Yesterday, I did some browsing of the web analytics for this blog to get comparison numbers for the browser stats I had for Connect.
Today, I went back to do a little more digging and some navel-gazing 🙂
We use Google Analytics, which I prefer to Mint for web metrics. It has loads of metrics beyond the standard pageviews and visits. As a side note, now that Feedburner accounts are merging with Google accounts, I’m hoping that Analytics will soon include Feedburner stats too. Seems logical.
Anyway, I like to set the date range to the life of this blog (from June 2007) to get the best snapshot view from the graphs.
What jumped out was the Bounce Rate graph.
All of a sudden, our normal 75% bounce rate (I know, terrible) inexplicably dropped to less than 40% a week ago and sustained that rate all last week.
Definitely weird. Maybe after the Batman vs. Superman post, everyone was extra relieved to get back the normal, hard-hitting content we serve everyday. I laughed all the way through that sentence, obviously untrue.
I relish a data anomaly, as a recovering economist, especially if there are graphs to show the patterns. I am an unabashed data pr0n dork.
Accompanying the drop in bounce rate, there were, not surprisingly, corresponding jumps in pages per visit and pageviews over the same time period. Makes sense, the longer people stay on your site, the more pages they are likely to view.
Logically, you would also expect to see a rise in time spent on the site, as people read more. Not so much.
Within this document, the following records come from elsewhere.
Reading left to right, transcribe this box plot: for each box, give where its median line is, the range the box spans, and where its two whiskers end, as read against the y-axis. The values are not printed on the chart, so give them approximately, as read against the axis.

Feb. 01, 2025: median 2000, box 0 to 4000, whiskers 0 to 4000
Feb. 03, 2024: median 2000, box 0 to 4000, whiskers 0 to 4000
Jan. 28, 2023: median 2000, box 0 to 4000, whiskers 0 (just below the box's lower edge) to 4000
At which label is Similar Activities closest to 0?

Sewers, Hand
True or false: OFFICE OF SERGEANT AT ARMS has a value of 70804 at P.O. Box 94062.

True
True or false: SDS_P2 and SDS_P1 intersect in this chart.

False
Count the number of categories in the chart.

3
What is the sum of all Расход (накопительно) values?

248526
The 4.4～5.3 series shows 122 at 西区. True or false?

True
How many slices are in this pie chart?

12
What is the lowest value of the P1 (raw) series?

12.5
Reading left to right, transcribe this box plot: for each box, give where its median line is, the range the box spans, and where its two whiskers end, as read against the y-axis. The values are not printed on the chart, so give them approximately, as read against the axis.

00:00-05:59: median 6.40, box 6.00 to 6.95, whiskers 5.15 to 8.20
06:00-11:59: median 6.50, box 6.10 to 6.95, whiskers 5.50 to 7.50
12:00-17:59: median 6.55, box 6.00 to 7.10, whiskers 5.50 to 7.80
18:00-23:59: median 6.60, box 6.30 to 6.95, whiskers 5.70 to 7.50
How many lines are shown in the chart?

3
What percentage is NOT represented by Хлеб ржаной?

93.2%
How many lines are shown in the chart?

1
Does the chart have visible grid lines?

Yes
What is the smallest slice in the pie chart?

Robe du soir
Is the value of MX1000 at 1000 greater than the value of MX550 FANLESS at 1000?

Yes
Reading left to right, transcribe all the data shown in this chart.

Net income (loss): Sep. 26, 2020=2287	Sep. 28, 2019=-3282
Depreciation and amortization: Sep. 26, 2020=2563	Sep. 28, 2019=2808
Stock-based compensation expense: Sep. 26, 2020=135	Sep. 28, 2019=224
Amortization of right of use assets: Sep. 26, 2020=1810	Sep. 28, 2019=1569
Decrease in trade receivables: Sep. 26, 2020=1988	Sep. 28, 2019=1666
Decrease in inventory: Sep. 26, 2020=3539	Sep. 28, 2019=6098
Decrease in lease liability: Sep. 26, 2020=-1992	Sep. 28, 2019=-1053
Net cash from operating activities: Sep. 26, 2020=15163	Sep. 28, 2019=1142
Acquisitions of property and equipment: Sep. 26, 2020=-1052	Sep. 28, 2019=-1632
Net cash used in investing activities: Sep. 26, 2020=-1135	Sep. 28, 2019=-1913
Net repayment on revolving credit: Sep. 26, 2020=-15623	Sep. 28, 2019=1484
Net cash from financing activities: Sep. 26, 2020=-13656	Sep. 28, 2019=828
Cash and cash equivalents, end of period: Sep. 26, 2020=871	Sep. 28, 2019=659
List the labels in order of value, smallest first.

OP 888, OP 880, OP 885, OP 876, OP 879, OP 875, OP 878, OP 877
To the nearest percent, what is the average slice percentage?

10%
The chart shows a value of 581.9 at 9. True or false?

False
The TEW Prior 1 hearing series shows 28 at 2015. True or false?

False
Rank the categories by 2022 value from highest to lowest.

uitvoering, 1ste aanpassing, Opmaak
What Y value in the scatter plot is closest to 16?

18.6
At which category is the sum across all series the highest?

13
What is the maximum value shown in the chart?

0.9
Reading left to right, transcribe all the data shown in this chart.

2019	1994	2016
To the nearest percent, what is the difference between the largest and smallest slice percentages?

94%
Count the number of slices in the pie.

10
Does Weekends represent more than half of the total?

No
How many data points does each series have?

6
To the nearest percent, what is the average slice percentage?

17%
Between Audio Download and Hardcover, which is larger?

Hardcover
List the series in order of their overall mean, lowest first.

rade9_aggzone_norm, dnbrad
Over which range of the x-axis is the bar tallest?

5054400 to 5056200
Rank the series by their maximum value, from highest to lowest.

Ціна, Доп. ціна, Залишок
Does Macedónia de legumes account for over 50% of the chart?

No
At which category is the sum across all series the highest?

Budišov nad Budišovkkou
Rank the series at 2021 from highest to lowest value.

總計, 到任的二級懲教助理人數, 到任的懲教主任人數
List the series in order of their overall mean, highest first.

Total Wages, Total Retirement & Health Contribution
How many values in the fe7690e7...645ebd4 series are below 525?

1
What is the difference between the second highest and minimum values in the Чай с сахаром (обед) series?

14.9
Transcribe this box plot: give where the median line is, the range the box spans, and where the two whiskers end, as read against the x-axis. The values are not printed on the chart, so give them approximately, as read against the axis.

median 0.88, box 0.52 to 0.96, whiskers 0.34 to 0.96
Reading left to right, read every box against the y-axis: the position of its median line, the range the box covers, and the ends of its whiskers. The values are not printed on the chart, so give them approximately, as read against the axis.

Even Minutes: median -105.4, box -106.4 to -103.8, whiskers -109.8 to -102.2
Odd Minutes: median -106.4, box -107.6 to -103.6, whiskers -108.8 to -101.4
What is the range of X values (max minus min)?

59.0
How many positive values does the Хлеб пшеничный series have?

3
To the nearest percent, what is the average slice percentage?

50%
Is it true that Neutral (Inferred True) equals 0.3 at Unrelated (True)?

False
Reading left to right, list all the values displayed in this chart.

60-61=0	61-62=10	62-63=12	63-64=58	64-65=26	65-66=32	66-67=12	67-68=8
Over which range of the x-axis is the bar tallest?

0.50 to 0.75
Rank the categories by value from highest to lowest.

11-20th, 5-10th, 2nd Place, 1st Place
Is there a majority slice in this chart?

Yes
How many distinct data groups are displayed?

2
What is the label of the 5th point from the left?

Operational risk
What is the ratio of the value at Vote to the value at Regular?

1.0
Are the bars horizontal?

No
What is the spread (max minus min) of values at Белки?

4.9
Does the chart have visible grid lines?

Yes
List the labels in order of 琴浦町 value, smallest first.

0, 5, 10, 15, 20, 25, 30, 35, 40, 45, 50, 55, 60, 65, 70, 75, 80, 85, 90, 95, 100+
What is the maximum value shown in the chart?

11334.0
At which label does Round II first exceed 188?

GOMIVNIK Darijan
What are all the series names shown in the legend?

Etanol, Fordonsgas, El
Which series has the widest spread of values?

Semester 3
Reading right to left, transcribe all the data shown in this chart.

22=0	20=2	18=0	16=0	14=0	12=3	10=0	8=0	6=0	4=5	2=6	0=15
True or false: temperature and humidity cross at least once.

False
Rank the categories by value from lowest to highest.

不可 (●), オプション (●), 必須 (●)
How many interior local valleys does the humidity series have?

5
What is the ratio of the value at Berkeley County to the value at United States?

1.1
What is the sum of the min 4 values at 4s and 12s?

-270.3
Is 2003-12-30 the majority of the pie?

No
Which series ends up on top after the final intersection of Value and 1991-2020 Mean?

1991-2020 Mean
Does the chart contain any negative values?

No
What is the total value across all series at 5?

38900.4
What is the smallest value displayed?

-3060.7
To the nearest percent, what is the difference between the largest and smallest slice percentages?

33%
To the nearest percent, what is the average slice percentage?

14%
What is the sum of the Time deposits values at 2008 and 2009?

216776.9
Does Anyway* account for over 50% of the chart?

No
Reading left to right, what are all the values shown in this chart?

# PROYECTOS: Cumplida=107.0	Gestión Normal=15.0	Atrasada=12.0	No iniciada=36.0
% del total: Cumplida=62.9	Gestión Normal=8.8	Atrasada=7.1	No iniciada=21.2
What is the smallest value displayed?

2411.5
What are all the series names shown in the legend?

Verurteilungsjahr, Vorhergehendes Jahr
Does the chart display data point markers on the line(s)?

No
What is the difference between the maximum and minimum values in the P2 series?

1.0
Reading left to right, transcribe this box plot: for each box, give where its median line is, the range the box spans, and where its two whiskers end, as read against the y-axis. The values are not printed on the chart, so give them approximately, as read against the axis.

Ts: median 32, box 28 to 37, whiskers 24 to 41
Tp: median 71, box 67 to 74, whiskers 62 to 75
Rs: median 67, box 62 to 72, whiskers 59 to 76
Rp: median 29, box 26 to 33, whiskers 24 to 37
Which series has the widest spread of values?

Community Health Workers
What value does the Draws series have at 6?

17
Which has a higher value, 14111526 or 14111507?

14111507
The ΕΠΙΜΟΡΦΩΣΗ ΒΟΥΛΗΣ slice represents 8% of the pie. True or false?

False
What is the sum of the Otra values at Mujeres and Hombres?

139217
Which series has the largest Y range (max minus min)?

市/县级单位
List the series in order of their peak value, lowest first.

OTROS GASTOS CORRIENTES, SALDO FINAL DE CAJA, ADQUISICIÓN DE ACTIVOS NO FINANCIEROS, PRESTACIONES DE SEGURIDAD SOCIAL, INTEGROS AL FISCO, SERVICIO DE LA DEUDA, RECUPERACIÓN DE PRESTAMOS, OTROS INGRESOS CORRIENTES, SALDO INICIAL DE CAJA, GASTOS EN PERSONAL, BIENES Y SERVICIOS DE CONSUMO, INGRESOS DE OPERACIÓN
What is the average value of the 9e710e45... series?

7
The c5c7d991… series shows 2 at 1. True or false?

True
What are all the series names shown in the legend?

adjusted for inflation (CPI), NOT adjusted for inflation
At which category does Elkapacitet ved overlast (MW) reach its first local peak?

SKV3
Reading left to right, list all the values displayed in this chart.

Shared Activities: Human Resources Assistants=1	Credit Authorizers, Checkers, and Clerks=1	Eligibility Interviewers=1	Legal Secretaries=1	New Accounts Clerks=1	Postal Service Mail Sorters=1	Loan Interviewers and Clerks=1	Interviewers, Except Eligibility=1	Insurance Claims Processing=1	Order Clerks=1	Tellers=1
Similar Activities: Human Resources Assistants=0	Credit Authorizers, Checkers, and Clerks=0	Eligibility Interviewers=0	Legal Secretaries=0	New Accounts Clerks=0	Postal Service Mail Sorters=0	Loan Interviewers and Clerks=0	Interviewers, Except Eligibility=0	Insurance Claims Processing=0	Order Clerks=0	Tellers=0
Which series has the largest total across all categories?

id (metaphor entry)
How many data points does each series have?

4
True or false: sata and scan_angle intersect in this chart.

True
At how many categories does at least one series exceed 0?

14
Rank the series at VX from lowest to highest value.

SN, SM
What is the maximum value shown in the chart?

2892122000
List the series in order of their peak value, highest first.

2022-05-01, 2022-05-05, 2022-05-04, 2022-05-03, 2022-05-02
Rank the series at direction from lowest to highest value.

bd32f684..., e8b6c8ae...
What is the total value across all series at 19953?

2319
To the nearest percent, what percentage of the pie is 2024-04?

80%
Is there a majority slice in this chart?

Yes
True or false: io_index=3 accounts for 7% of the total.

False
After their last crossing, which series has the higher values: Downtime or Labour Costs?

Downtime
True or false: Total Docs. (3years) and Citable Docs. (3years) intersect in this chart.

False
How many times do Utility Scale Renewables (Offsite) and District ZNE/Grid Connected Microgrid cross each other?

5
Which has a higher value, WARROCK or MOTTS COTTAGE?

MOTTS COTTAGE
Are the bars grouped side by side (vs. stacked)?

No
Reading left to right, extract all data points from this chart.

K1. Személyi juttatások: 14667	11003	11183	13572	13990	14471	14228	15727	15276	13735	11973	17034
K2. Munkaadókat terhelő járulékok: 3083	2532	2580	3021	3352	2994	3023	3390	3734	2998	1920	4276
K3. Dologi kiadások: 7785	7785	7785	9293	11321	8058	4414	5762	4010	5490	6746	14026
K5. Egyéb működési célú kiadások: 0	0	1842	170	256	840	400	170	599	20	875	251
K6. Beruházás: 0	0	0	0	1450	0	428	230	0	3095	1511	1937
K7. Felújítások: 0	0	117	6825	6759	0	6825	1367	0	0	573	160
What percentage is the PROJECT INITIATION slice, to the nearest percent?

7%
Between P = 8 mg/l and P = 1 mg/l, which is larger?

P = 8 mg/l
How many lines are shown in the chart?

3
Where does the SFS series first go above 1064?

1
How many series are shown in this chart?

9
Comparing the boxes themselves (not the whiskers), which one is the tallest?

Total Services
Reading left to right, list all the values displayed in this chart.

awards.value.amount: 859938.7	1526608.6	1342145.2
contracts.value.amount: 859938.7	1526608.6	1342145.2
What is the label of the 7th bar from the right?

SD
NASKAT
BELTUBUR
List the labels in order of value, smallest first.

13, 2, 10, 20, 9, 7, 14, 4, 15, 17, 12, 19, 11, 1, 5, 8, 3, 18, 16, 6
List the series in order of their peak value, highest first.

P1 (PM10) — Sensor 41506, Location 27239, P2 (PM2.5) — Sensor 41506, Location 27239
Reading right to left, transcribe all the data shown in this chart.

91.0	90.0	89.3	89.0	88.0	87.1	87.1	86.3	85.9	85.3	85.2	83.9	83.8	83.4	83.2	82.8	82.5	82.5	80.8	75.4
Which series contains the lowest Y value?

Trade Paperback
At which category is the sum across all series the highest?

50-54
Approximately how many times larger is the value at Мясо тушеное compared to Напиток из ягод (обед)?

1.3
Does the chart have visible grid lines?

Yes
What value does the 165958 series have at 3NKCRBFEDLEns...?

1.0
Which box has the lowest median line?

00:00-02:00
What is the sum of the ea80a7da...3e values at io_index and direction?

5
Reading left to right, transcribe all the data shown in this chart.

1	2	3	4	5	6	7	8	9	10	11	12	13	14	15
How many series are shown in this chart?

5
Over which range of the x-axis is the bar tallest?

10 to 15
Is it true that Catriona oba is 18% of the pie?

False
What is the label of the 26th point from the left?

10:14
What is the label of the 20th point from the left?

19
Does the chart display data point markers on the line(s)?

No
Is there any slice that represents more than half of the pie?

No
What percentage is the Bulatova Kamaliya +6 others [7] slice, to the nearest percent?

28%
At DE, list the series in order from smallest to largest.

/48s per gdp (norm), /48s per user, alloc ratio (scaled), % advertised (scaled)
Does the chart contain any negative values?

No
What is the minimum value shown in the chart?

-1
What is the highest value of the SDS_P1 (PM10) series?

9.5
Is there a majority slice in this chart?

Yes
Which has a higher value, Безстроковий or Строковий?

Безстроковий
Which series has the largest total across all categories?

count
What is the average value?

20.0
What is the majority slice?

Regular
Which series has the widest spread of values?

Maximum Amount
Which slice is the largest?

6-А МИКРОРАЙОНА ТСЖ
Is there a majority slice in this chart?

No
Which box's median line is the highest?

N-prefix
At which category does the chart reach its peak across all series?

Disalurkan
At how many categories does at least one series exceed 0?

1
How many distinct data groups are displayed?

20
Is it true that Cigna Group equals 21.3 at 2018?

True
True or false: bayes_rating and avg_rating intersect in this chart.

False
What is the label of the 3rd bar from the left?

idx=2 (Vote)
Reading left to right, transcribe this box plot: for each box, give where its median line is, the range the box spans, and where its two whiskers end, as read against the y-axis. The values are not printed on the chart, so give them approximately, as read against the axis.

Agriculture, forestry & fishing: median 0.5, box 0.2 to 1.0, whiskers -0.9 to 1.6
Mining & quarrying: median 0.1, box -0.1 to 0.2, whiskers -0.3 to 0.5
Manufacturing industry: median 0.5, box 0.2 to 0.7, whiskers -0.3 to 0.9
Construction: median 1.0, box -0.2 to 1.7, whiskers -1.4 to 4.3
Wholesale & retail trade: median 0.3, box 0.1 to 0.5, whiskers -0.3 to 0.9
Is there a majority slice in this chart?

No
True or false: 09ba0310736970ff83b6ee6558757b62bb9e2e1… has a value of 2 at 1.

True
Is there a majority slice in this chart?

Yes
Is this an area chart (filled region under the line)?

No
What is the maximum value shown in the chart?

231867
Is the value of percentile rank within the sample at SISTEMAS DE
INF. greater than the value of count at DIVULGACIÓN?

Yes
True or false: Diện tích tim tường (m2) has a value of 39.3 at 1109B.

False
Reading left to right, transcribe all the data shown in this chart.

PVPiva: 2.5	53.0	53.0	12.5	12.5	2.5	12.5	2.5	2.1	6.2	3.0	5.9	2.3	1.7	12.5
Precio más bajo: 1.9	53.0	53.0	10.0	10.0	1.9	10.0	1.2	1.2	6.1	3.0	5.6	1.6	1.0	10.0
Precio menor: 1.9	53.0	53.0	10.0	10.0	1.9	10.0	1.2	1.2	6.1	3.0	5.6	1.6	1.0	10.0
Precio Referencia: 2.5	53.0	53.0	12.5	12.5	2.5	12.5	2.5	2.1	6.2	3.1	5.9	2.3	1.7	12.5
In fact, Saturday’s average time on site was 19 seconds; that same day, the bounce rate dropped to 36% from 69% and pages per visit jumped to 2.41 from 1.64.
All this points to comment spammers.
Exhibit A: Looking through the WordPress and Disqus comment logs from the last week, there was definitely a rise in comments on old posts, definitely a sign of spam. And these aren’t old posts that come up on the first page for common keyword searches, like “oracle iphone”.
Exhibit B: The spam comments are borderline, with plausible names and comments, not the usual link spam left by Monster Truck Rally. This tells me spammers are modifying their behavior slightly to get past the measures Disqus has taken.
Exhibit C: The pattern of multiple comments onm different posts from the same account backed up the web metric data.
So, I accuse Colonel Mustard, in the Study, with the lasso.
I know, as a naive kid, I thought that was a lasso. Ah, innocence.
Comment spamming has been on the rise this year, at least the spam that gets past spam filters. Disqus noted that the recent rash of spam comes from real people, not bots. The assumed goal of comment spam is to bump SEO for the spammers; I firmly believe this is a new cottage industry, operated Mechanical Turk style.
A crappy economy opens up a larger pool of people with computers who are motivated to earn easy money, and how much easier does it get than comment spam? Find a blog that allows unverified or anonymous comments and drop three comments on three posts. In and out in a matter of seconds. They probably get paid for the gross number of comments with the spammer’s link.
This might even be that job advertised on the TV. You know the one that says you can make thousands in a week, tens of thousands in a month, working “on the Internet” from home. All those smiling people tell you nothing about what the job entails. There’s always a shady URL that tells you nothing about the company.
Anyway, I’m not really bothered by comment spam, but I know people are, e.g. Bex, who uses a comment captcha process that makes me want to cry it’s so frustrating.
Does it bother you? What do think of my analysis? Did you enjoy the web analytics primer?
Sound off in the comments with something useful, like “I will give it a try for sure !”.